It has been shown that D-NC and Con play a major role in DTN [90]. Various factors including, when the consultant is notified, the time a consultant takes to interview the patient, and the experience level of the staff aiding with the examination will have to be considered while analyzing such data. The percentage of patients transferred after a telestroke consult to a destination hospital is also an important factor as it involves significant costs [67]. Data should be collected quantifying the rate of transfers after the consult and steps should be taken to minimize unnecessary transfers.

7.3 Outcome measures

The success of any program is ultimately decided by measuring outcomes, which could be patient related or system related. A modified Rankin scale, which is measured 90 days after a stroke, is the most commonly used measurement of stroke outcome [83]. Steps should be taken to ensure a 90-day follow-up on all the telestroke treated patients. No significant differences in mortality or morbidity were noted in patients in the hub and spoke hospitals of the TEMPiS network [91]. Even though 90-day outcomes after stroke are reported in most clinical trials, this data is not routinely collected by hospitals because of the cost and complexity involved. Data on stroke mimics that were treated by telestroke networks is an important factor as it plays a big role in minimizing costs, even though tPA administration might not increase the risk to these patients. Similarly, data on the percentage of patients receiving tPA through telestroke networks is very useful to compare with in-person stroke treatment numbers. In a study that examined several telestroke networks, the rate of tPA via telestroke was 18–36% compared to the national average tPA administration rate of 5–8% [91].
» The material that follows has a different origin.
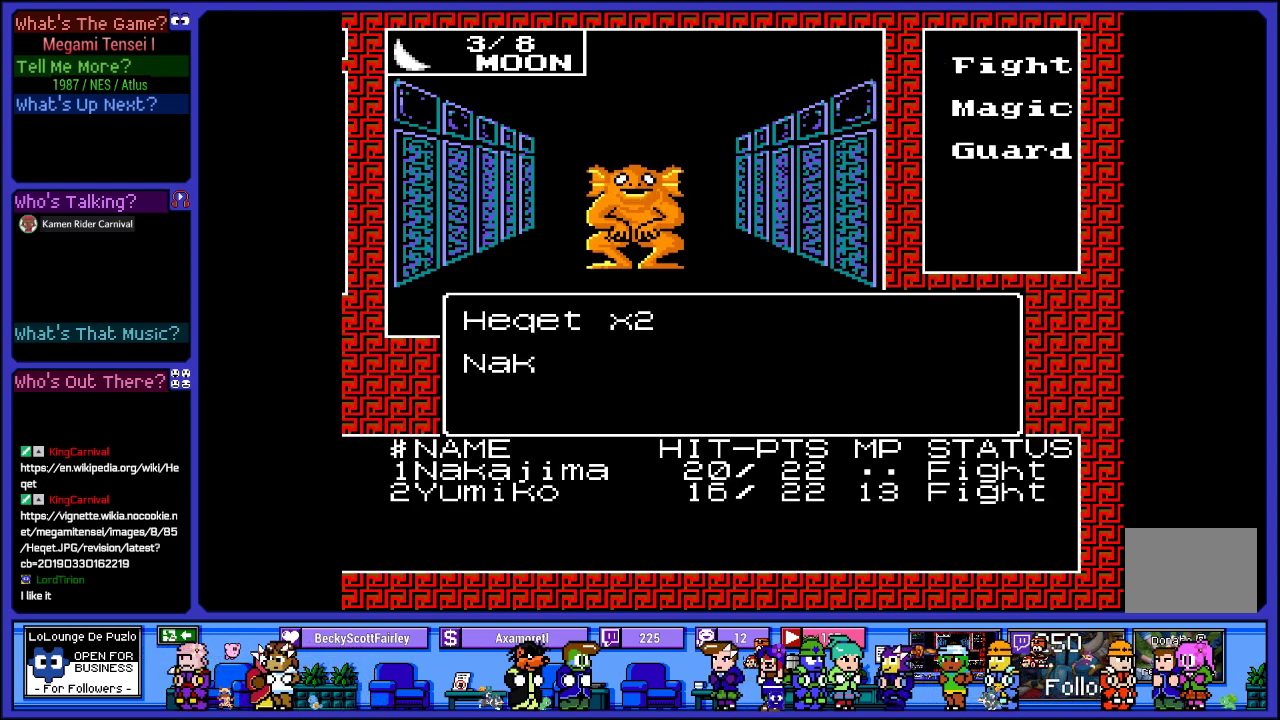
{"buttons": ["CIRCLE"], "left_stick": "center", "right_stick": "center", "events": [[433, "CIRCLE", "down"]]}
7.4 Patient/provider-related outcomes

Data collection regarding patient characteristics, NIHSS score pre/post-treatment and before discharge, length of hospital stay, discharge disposition (home vs. rehab vs. sub-acute rehab), readmission rate, complications including intracranial hemorrhage, other significant hemorrhages, mortality, and 90-day follow-up outcomes are recommended by the American Heart Association and the American Stroke Association [92]. One of the highest priorities for several healthcare systems is patient satisfaction. Attempts should be made to follow-up with the treated patients and family members about their satisfaction with the telestroke process. LaMonte et al. found that the telestroke process enhanced patient satisfaction in their study [93]. Measuring provider satisfaction is equally important for improving telestroke service quality. Studies showed that patients are more enthusiastic about telemedicine compared to providers even though both of the groups were satisfied [94]. Providers having less of a personal benefit was one of the possible reasons behind this discrepancy [92].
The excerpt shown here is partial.